В конце рабочего дня аудиокниги воспринимаются плохо, я слушаю вполуха. Текст уже не продолжает прерванные сны, как это было утром. Но, думая о чем-то другом, я вдруг вспоминаю, что прошлой ночью мне снился Амаду, молодой африканец, умерший от рака кишечника месяц назад. Амаду сидит в приемной. В руках у него, как и при жизни, четки. Увидев, что мой взгляд упал на них, он неожиданно говорит, что вера – это умение прощать Аллаху. Я отмечаю для себя эту мысль, но по пробуждении она уже не кажется правдой.
Ким
В приемной отделения лучевой терапии висит красивая табличка с фамилиями штатных врачей: Ким, Пак, Ли, Сун… Моя фамилия – последняя в списке («и примкнувший к ним…»). До этого я работал в другой больнице, в коллективе, состоявшем преимущественно из индийцев; еще раньше – в африканском Бриджпорте, в пуэрториканском Бронксе. А год назад оказался в районе, где больше половины населения носит одну из трех фамилий: Ким, Пак, Ли. Из этих фамилий можно составить город – Сеул-на-Гудзоне.

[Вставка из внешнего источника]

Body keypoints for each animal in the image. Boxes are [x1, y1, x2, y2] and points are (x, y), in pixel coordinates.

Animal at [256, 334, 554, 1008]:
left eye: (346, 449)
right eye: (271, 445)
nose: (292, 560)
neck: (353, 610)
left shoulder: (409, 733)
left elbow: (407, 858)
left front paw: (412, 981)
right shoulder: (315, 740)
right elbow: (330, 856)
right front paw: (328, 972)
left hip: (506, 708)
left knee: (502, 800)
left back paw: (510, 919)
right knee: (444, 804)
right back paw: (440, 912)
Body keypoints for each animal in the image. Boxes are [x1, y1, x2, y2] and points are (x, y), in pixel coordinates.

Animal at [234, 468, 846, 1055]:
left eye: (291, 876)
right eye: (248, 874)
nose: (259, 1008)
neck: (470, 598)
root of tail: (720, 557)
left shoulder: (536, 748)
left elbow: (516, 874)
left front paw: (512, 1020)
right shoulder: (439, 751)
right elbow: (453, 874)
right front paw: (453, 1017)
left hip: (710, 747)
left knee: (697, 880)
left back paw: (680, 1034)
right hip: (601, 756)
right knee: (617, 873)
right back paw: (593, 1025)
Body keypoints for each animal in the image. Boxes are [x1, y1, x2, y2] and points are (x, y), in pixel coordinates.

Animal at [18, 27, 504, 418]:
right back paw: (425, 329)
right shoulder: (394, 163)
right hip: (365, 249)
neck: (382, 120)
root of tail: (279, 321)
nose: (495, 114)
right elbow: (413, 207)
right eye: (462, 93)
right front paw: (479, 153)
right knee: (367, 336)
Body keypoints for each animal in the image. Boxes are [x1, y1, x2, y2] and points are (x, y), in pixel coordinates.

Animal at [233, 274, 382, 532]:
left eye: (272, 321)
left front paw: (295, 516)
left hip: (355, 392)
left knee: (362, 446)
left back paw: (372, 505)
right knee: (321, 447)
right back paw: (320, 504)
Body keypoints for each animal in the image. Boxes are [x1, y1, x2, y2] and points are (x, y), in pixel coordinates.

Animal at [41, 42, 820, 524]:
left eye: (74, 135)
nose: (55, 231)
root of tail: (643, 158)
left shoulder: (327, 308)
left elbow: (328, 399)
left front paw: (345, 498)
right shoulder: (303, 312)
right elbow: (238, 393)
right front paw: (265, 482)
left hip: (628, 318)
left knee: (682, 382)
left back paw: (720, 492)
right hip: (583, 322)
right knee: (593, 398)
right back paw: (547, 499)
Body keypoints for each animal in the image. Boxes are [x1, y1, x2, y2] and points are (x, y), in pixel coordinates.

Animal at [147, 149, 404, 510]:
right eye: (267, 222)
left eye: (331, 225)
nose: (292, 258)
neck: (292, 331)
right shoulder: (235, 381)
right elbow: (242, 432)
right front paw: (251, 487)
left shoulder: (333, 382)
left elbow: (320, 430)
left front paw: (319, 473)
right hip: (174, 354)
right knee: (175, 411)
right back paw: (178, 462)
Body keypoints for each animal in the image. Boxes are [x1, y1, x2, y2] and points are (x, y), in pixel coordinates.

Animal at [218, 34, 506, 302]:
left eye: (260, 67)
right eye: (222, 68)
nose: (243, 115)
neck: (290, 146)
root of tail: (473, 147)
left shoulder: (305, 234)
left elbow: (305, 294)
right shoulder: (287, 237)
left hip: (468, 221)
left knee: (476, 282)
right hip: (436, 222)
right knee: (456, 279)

Корейский анклав возник здесь сравнительно недавно; еще в начале двухтысячных в этой больнице работали совсем другие люди. Но несколько лет назад начался ледниковый период (заморозка бюджета в Национальных институтах здоровья, реформа Обамы) с сопутствующим вымиранием мастодонтов. Кто-то вышел на пенсию, кто-то перешел в частную клинику. В нашем отделении остались два пожилых корейца, доктор Пак и доктор Ким (прежний начальник, американец ирландского происхождения, вечно путал их и до последнего дня считал китайцами). Такой же массовый «исход врачей» произошел и в других отделениях. В результате онкологический центр при Рокриверском университете опустел, как после стихийного бедствия. Совет попечителей рассудил, что единственный возможный выход из ситуации – назначить нового главврача. Выбор пал на знаменитого Ли Кан Хо, одного из основоположников стереотаксической радиохирургии мозга. Новый главврач, в свою очередь, предложил немудрящий план действий: чтобы спасти госпиталь, нужно нанять молодых. Вскоре состав отделения гематологии-онкологии пополнился двумя корейскими именами, Чхве Чжэ Чун и О Чжи Ён, а в отделение лучевой терапии взяли Джулию Сун и меня. По правде сказать, я попал в этот список почти случайно, а именно – благодаря лабораторным грызунам. Как выяснилось, мои последние, неопубликованные результаты по облучению ксенотрансплантата глиобластомы совпадали с результатами самого Ли. Узнав об этом от моего бывшего научного руководителя, с которым они разговорились за ужином на каком-то симпозиуме, Ли немедленно сделал меня соавтором в своей новой статье, а затем предложил мне работу. Предложение пришлось как нельзя кстати: как раз в это время завотделением в индийском госпитале, где я провел предыдущие четыре года, собирался дать мне пинка, чтобы освободить место для своего зятя. Таким образом, я перебрался из Индии в Корею, не покидая пределов Нью-Йорка.